BRIGHTON'S exploding coffee culture is at a turning point and looks likely to split into two tiers, an expert has predicted.

Ben Szobody said it is likely the city will end up split into two factions: one of specialist coffee shops and one of less sophisticated cafes.

Speaking at the start of UK Coffee Week yesterday Mr Szobody, who has set up the UK's first apprentice scheme for coffee baristas in Brighton, said: "I think what we are seeing is a great winnowing.

"People are tuning into the difference between specialist coffee and 'bang it out' coffee, and at the moment there are a huge number of cafes on the spectrum in between.

"And as people become more discerning, it will go one way or the other.

"Some people will go, 'it's just a bit of nonsense and I just want my drugs,' whereas the specialist scene will get more discerning."

In 2014 Brighton and Hove residents were named as the biggest spenders on coffee in the UK, spending £177 per year each on average, or £25 more than Londoners, with the city's streets chock full of cafes.

Small Batch is the city's most popular independent coffee group and was recently bought by a group owned by new Palace Pier owner Luke Johnson.

But former journalist and barista Mr Szobody said life was not easy for small-scale coffee-sellers, who cannot make the same economies of scale as their larger counterparts.
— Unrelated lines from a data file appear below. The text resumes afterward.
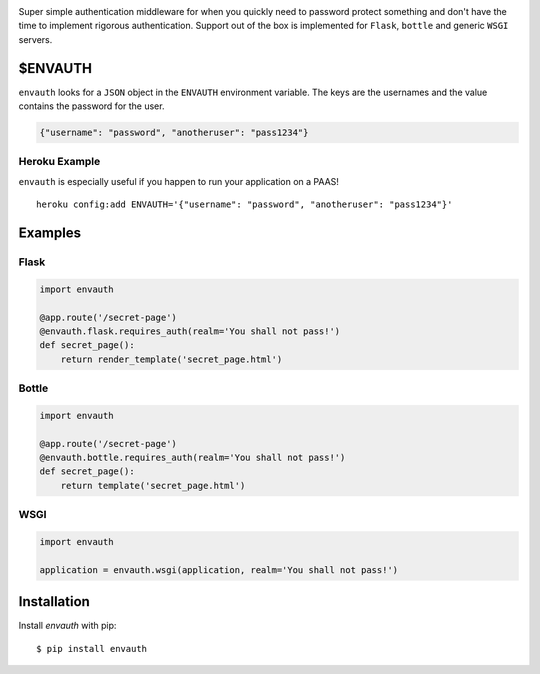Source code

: .. image:: http://www.authenticationtutorial.com/tutorial/basiclogin.gif
    :alt: pypi
    :align: left
    :target: https://pypi.python.org/pypi/envauth

Super simple authentication middleware for when you quickly need to password
protect something and don't have the time to implement rigorous authentication.
Support out of the box is implemented for ``Flask``, ``bottle`` and generic ``WSGI``
servers.

$ENVAUTH
========

``envauth`` looks for a ``JSON`` object in the ``ENVAUTH`` environment variable.
The keys are the usernames and the value contains the password for the user.

.. code:: javascript

    {"username": "password", "anotheruser": "pass1234"}

Heroku Example
--------------

``envauth`` is especially useful if you happen to run your application on a PAAS!

::

    heroku config:add ENVAUTH='{"username": "password", "anotheruser": "pass1234"}'

Examples
========

Flask
-----

.. code:: python

    import envauth

    @app.route('/secret-page')
    @envauth.flask.requires_auth(realm='You shall not pass!')
    def secret_page():
        return render_template('secret_page.html')

Bottle
------

.. code:: python

    import envauth

    @app.route('/secret-page')
    @envauth.bottle.requires_auth(realm='You shall not pass!')
    def secret_page():
        return template('secret_page.html')

WSGI
----

.. code:: python

    import envauth

    application = envauth.wsgi(application, realm='You shall not pass!')

Installation
============

Install *envauth* with pip:

::

    $ pip install envauth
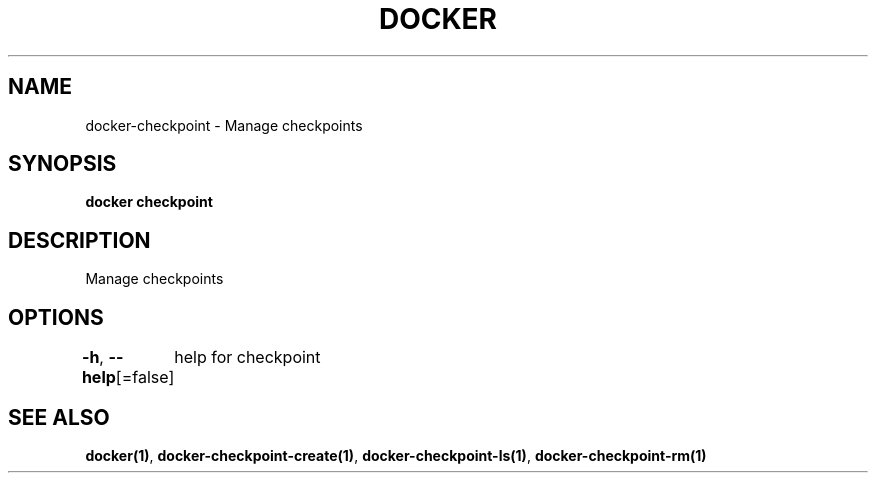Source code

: .nh
.TH "DOCKER" "1" "Aug 2023" "Docker Community" "Docker User Manuals"

.SH NAME
.PP
docker-checkpoint - Manage checkpoints


.SH SYNOPSIS
.PP
\fBdocker checkpoint\fP


.SH DESCRIPTION
.PP
Manage checkpoints


.SH OPTIONS
.PP
\fB-h\fP, \fB--help\fP[=false]
	help for checkpoint


.SH SEE ALSO
.PP
\fBdocker(1)\fP, \fBdocker-checkpoint-create(1)\fP, \fBdocker-checkpoint-ls(1)\fP, \fBdocker-checkpoint-rm(1)\fP
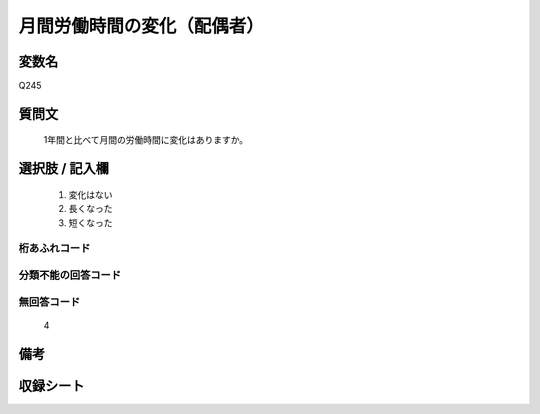 .. title:: Q245
.. rst-cllass:: item
====================================================================================================
月間労働時間の変化（配偶者）
====================================================================================================

.. rst-class:: varname
変数名
==================

Q245

.. rst-class:: question
質問文
==================


   1年間と比べて月間の労働時間に変化はありますか。



.. rst-class:: answer
選択肢 / 記入欄
======================

  
     1. 変化はない
  
     2. 長くなった
  
     3. 短くなった
  



.. rst-class:: overflow
桁あふれコード
-------------------------------
  


.. rst-class:: not_available
分類不能の回答コード
-------------------------------------
  


.. rst-class:: not_available
無回答コード
-------------------------------------
  4


.. rst-class:: bikou
備考
==================



.. rst-class:: include_sheet
収録シート
=======================================
.. hlist::
   :columns: 3
   
   
   * p2_1
   
   * p3_1
   
   * p4_1
   
   * p5a_1
   
   * p6_1
   
   * p7_1
   
   * p8_1
   
   * p9_1
   
   * p10_1
   
   


.. index:: Q245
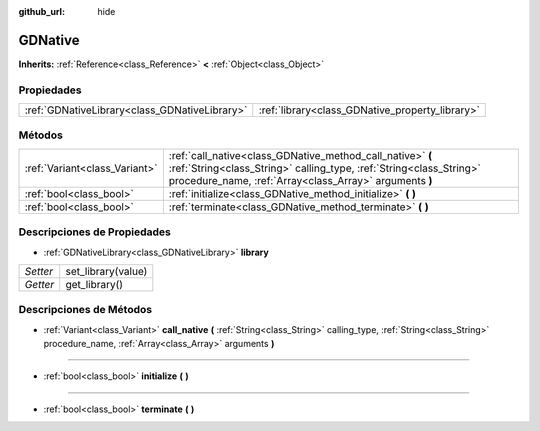 :github_url: hide

.. Generated automatically by doc/tools/make_rst.py in Godot's source tree.
.. DO NOT EDIT THIS FILE, but the GDNative.xml source instead.
.. The source is found in doc/classes or modules/<name>/doc_classes.

.. _class_GDNative:

GDNative
========

**Inherits:** :ref:`Reference<class_Reference>` **<** :ref:`Object<class_Object>`



Propiedades
----------------------

+-----------------------------------------------+-------------------------------------------------+
| :ref:`GDNativeLibrary<class_GDNativeLibrary>` | :ref:`library<class_GDNative_property_library>` |
+-----------------------------------------------+-------------------------------------------------+

Métodos
--------------

+-------------------------------+---------------------------------------------------------------------------------------------------------------------------------------------------------------------------------------------+
| :ref:`Variant<class_Variant>` | :ref:`call_native<class_GDNative_method_call_native>` **(** :ref:`String<class_String>` calling_type, :ref:`String<class_String>` procedure_name, :ref:`Array<class_Array>` arguments **)** |
+-------------------------------+---------------------------------------------------------------------------------------------------------------------------------------------------------------------------------------------+
| :ref:`bool<class_bool>`       | :ref:`initialize<class_GDNative_method_initialize>` **(** **)**                                                                                                                             |
+-------------------------------+---------------------------------------------------------------------------------------------------------------------------------------------------------------------------------------------+
| :ref:`bool<class_bool>`       | :ref:`terminate<class_GDNative_method_terminate>` **(** **)**                                                                                                                               |
+-------------------------------+---------------------------------------------------------------------------------------------------------------------------------------------------------------------------------------------+

Descripciones de Propiedades
--------------------------------------------------------

.. _class_GDNative_property_library:

- :ref:`GDNativeLibrary<class_GDNativeLibrary>` **library**

+----------+--------------------+
| *Setter* | set_library(value) |
+----------+--------------------+
| *Getter* | get_library()      |
+----------+--------------------+

Descripciones de Métodos
------------------------------------------------

.. _class_GDNative_method_call_native:

- :ref:`Variant<class_Variant>` **call_native** **(** :ref:`String<class_String>` calling_type, :ref:`String<class_String>` procedure_name, :ref:`Array<class_Array>` arguments **)**

----

.. _class_GDNative_method_initialize:

- :ref:`bool<class_bool>` **initialize** **(** **)**

----

.. _class_GDNative_method_terminate:

- :ref:`bool<class_bool>` **terminate** **(** **)**

.. |virtual| replace:: :abbr:`virtual (This method should typically be overridden by the user to have any effect.)`
.. |const| replace:: :abbr:`const (This method has no side effects. It doesn't modify any of the instance's member variables.)`
.. |vararg| replace:: :abbr:`vararg (This method accepts any number of arguments after the ones described here.)`
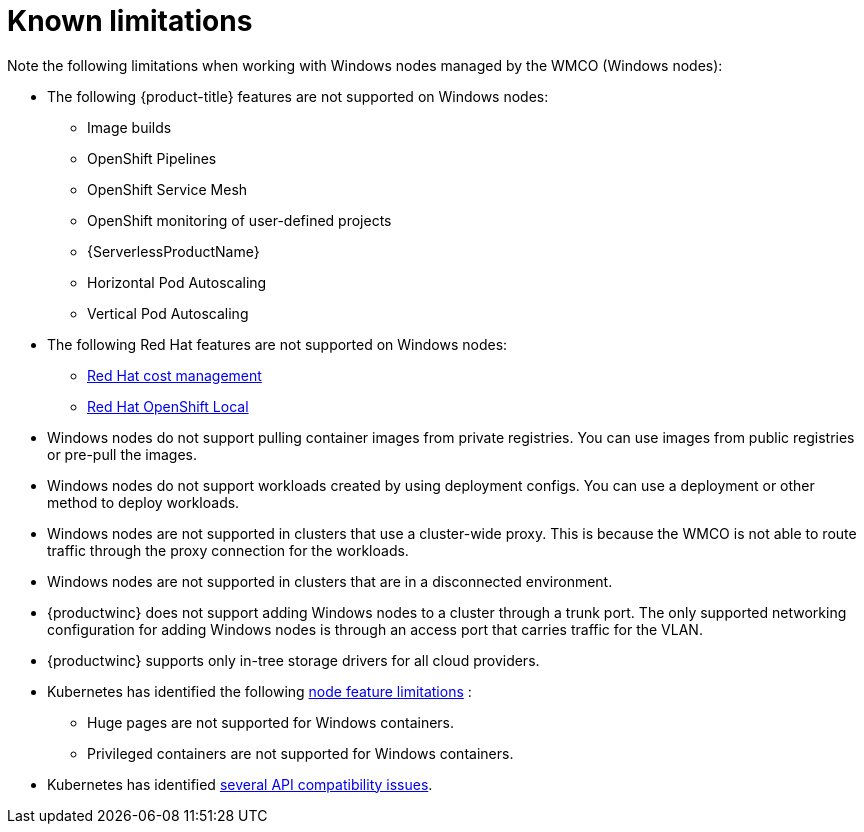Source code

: // Module included in the following assemblies:
//
// * windows_containers/windows-containers-release-notes-#-x

[id="windows-containers-release-notes-limitations_{context}"]
= Known limitations

Note the following limitations when working with Windows nodes managed by the WMCO (Windows nodes):

* The following {product-title} features are not supported on Windows nodes:
// ** Red Hat OpenShift Developer CLI (odo)
** Image builds
** OpenShift Pipelines
** OpenShift Service Mesh
** OpenShift monitoring of user-defined projects
** {ServerlessProductName}
** Horizontal Pod Autoscaling
** Vertical Pod Autoscaling

* The following Red Hat features are not supported on Windows nodes:
** link:https://access.redhat.com/documentation/en-us/cost_management_service/2022/html/getting_started_with_cost_management/assembly-introduction-cost-management?extIdCarryOver=true&sc_cid=701f2000001OH74AAG#about-cost-management_getting-started[Red Hat cost management]
** link:https://developers.redhat.com/products/openshift-local/overview[Red Hat OpenShift Local]

* Windows nodes do not support pulling container images from private registries. You can use images from public registries or pre-pull the images.

* Windows nodes do not support workloads created by using deployment configs. You can use a deployment or other method to deploy workloads.

* Windows nodes are not supported in clusters that use a cluster-wide proxy. This is because the WMCO is not able to route traffic through the proxy connection for the workloads.

* Windows nodes are not supported in clusters that are in a disconnected environment.

* {productwinc} does not support adding Windows nodes to a cluster through a trunk port. The only supported networking configuration for adding Windows nodes is through an access port that carries traffic for the VLAN.

* {productwinc} supports only in-tree storage drivers for all cloud providers.

* Kubernetes has identified the following link:https://kubernetes.io/docs/concepts/windows/intro/#limitations[node feature limitations] :
** Huge pages are not supported for Windows containers.
** Privileged containers are not supported for Windows containers.

* Kubernetes has identified link:https://kubernetes.io/docs/concepts/windows/intro/#api[several API compatibility issues].
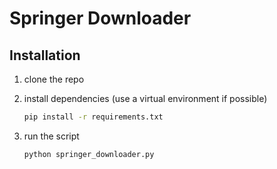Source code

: * Springer Downloader
** Installation
1) clone the repo
2) install dependencies (use a virtual environment if possible)
   #+begin_src bash
     pip install -r requirements.txt
   #+end_src
3) run the script
   #+begin_src bash
     python springer_downloader.py
   #+end_src
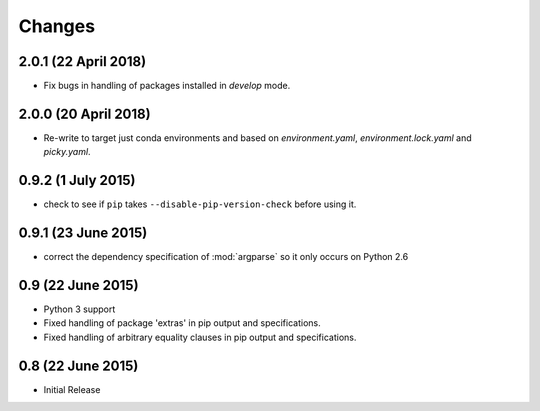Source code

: Changes
=======

2.0.1 (22 April 2018)
---------------------

- Fix bugs in handling of packages installed in `develop` mode.

2.0.0 (20 April 2018)
-------------------

- Re-write to target just conda environments and based on `environment.yaml`,
  `environment.lock.yaml` and `picky.yaml`.

0.9.2 (1 July 2015)
-------------------

- check to see if ``pip`` takes ``--disable-pip-version-check`` before using it.


0.9.1 (23 June 2015)
--------------------

- correct the dependency specification of :mod:`argparse` so it only
  occurs on Python 2.6

0.9 (22 June 2015)
------------------

- Python 3 support

- Fixed handling of package 'extras' in pip output and specifications.

- Fixed handling of arbitrary equality clauses in pip output and specifications.

0.8 (22 June 2015)
------------------

- Initial Release
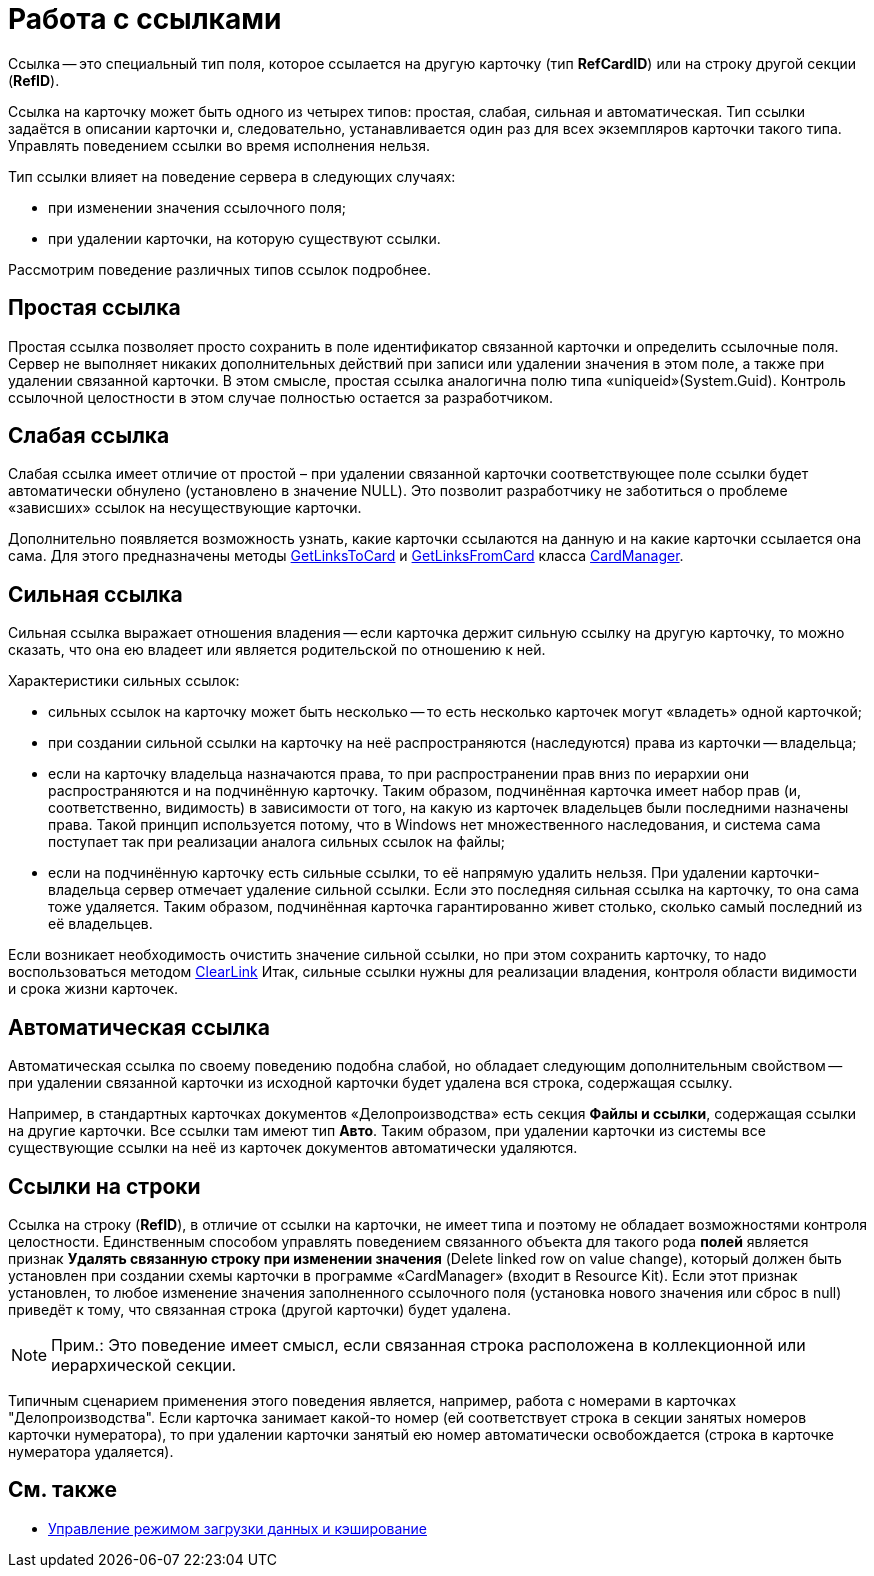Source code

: = Работа с ссылками

Ссылка -- это специальный тип поля, которое ссылается на другую карточку (тип *RefCardID*) или на строку другой секции (*RefID*).

Ссылка на карточку может быть одного из четырех типов: простая, слабая, сильная и автоматическая. Тип ссылки задаётся в описании карточки и, следовательно, устанавливается один раз для всех экземпляров карточки такого типа. Управлять поведением ссылки во время исполнения нельзя.

Тип ссылки влияет на поведение сервера в следующих случаях:

* при изменении значения ссылочного поля;
* при удалении карточки, на которую существуют ссылки.

Рассмотрим поведение различных типов ссылок подробнее.

== Простая ссылка

Простая ссылка позволяет просто сохранить в поле идентификатор связанной карточки и определить ссылочные поля. Сервер не выполняет никаких дополнительных действий при записи или удалении значения в этом поле, а также при удалении связанной карточки. В этом смысле, простая ссылка аналогична полю типа «uniqueid»(System.Guid). Контроль ссылочной целостности в этом случае полностью остается за разработчиком.

== Слабая ссылка

Слабая ссылка имеет отличие от простой – при удалении связанной карточки соответствующее поле ссылки будет автоматически обнулено (установлено в значение NULL). Это позволит разработчику не заботиться о проблеме «зависших» ссылок на несуществующие карточки.

Дополнительно появляется возможность узнать, какие карточки ссылаются на данную и на какие карточки ссылается она сама. Для этого предназначены методы xref:api/DocsVision/Platform/ObjectManager/CardManager.GetLinksToCard_MT.adoc[GetLinksToCard] и xref:api/DocsVision/Platform/ObjectManager/CardManager.GetLinksFromCard_MT.adoc[GetLinksFromCard] класса xref:api/DocsVision/Platform/ObjectManager/CardManager_CL.adoc[CardManager].

== Сильная ссылка

Сильная ссылка выражает отношения владения -- если карточка держит сильную ссылку на другую карточку, то можно сказать, что она ею владеет или является родительской по отношению к ней.

Характеристики сильных ссылок:

* сильных ссылок на карточку может быть несколько -- то есть несколько карточек могут «владеть» одной карточкой;
* при создании сильной ссылки на карточку на неё распространяются (наследуются) права из карточки -- владельца;
* если на карточку владельца назначаются права, то при распространении прав вниз по иерархии они распространяются и на подчинённую карточку. Таким образом, подчинённая карточка имеет набор прав (и, соответственно, видимость) в зависимости от того, на какую из карточек владельцев были последними назначены права. Такой принцип используется потому, что в Windows нет множественного наследования, и система сама поступает так при реализации аналога сильных ссылок на файлы;
* если на подчинённую карточку есть сильные ссылки, то её напрямую удалить нельзя. При удалении карточки-владельца сервер отмечает удаление сильной ссылки. Если это последняя сильная ссылка на карточку, то она сама тоже удаляется. Таким образом, подчинённая карточка гарантированно живет столько, сколько самый последний из её владельцев.

Если возникает необходимость очистить значение сильной ссылки, но при этом сохранить карточку, то надо воспользоваться методом xref:api/DocsVision/Platform/ObjectManager/CardManager.ClearLink_MT.adoc[ClearLink] Итак, сильные ссылки нужны для реализации владения, контроля области видимости и срока жизни карточек.

== Автоматическая ссылка

Автоматическая ссылка по своему поведению подобна слабой, но обладает следующим дополнительным свойством -- при удалении связанной карточки из исходной карточки будет удалена вся строка, содержащая ссылку.

Например, в стандартных карточках документов «Делопроизводства» есть секция *Файлы и ссылки*, содержащая ссылки на другие карточки. Все ссылки там имеют тип *Авто*. Таким образом, при удалении карточки из системы все существующие ссылки на неё из карточек документов автоматически удаляются.

== Ссылки на строки

Ссылка на строку (*RefID*), в отличие от ссылки на карточки, не имеет типа и поэтому не обладает возможностями контроля целостности. Единственным способом управлять поведением связанного объекта для такого рода *полей* является признак [.ph .uicontrol]*Удалять связанную строку при изменении значения* (Delete linked row on value change), который должен быть установлен при создании схемы карточки в программе «CardManager» (входит в Resource Kit). Если этот признак установлен, то любое изменение значения заполненного ссылочного поля (установка нового значения или сброс в null) приведёт к тому, что связанная строка (другой карточки) будет удалена.

[NOTE]
====
[.note__title]#Прим.:# Это поведение имеет смысл, если связанная строка расположена в коллекционной или иерархической секции.
====

Типичным сценарием применения этого поведения является, например, работа с номерами в карточках "Делопроизводства". Если карточка занимает какой-то номер (ей соответствует строка в секции занятых номеров карточки нумератора), то при удалении карточки занятый ею номер автоматически освобождается (строка в карточке нумератора удаляется).

== См. также

* xref:development-manual/dm_downloadmode.adoc[Управление режимом загрузки данных и кэширование]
He said: "If you walk up Trafalgar Street I think there are 20 cafes so it is a bit mad.

"I think particularly in the North Laine, a lot of people have a fantasy of owning a little coffee shop, then they run into the economics of it.

"While there is an explosion, the economics of it can be quite grim.

"People think you are probably making lots of money if you are selling £2 lattes but the truth is making money on coffee is very difficult."

Dan Brown, a manager at Marwood Coffee Shop, in Ship Street, Brighton, credited Brighton's growing coffee culture to its high numbers of international visitors, who have imported the European culture.

He added: "I just love making coffee as best as I can for people."

U.K Coffee Week sees cafes around the country raising money to provide clean water to coffee-growing communities around the country.


Reporter Madeleine Harper took to the streets of Brighton to find out.

Amy Purton, 28, from Hove, an auxiliary nurse at the Royal Sussex County Hospital who was drinking coffee at Starbucks, said: “I can’t believe the average is £177 – we must be getting robbed. 

“I would say people spend up to £300 a year on coffee. 

“We need it to get through our night and day shifts. The most I’d spend is £5.”

Her colleague Dani Stevens, 27, from Kemp Town, said: “I’d spend a fiver on coffee. Mine’s more expensive because I have it large, with two extra shots and sometimes sugar-free syrup as well.”

Carol Emslie, 58, of Saltdean, said: “I live on coffee, I drink it all day. I’d say the average people spend was £50 a year. I wouldn’t pay more than £2.50 though.”

Jill Clark, 58, of Saltdean, said: “When we’re out shopping, we always go for a cappuccino or a latte. It’s something to look forward to at the end of our shopping – or in the middle if we’re getting a bit stressed. I’d say the average was £75 a year and £2.50 is the most I’d spend on a cup.”

Louisa Rudland, 36, of Sompting, said: “I would say people spend about £4,000 a year on coffee. I wouldn’t pay more than £4.50 though. I drink coffee every day but I’m pregnant so it’s decaf at the moment. I like my vanilla latte so I have to pay a bit extra.”

Costa Sokratous, 25, who has lived in Brighton for five years, said: “I drink coffee all the time - four to five times a day but it’s expensive here. I’m from Greece and it’s only two euros there but I’d pay up to £3.50 here.”

Naved Hussein, 30, visiting friends in Brighton but lives in London and works in McDonalds, said: “It’s cheaper in Brighton than London. This coffee was £2.75 and I would never spend more than £5. I’m guessing people spend around £300 a year on coffee.”